WHAT IS EXPECTED: From the line that includes "epsramsden@berkeley.edu" to the last line of the records that follow, copy every line exactly and nothing more, omitting pictures.

PROVIDED DATA:

'''

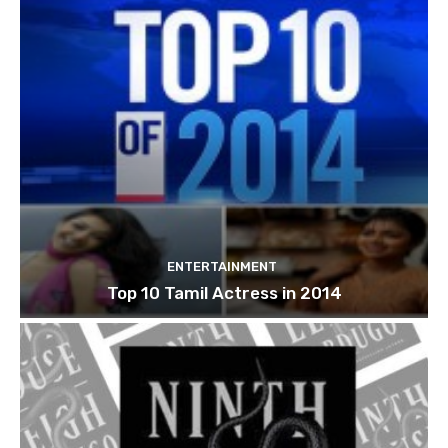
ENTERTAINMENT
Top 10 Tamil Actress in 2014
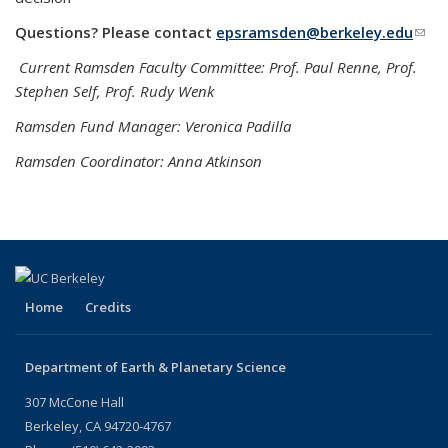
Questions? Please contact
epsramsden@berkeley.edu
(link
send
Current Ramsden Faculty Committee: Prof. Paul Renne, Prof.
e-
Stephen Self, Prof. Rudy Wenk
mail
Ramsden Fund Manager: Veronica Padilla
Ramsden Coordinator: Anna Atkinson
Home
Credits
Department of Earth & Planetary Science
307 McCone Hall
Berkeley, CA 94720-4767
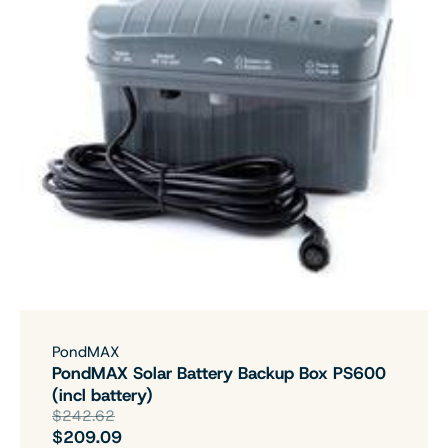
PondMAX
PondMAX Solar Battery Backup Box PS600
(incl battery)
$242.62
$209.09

'''

ANSWER TO THE PROBLEM:
epsramsden@berkeley.edu
(link
send
Current Ramsden Faculty Committee: Prof. Paul Renne, Prof.
e-
Stephen Self, Prof. Rudy Wenk
mail
Ramsden Fund Manager: Veronica Padilla
Ramsden Coordinator: Anna Atkinson
Home
Credits
Department of Earth & Planetary Science
307 McCone Hall
Berkeley, CA 94720-4767
PondMAX
PondMAX Solar Battery Backup Box PS600
(incl battery)
$242.62
$209.09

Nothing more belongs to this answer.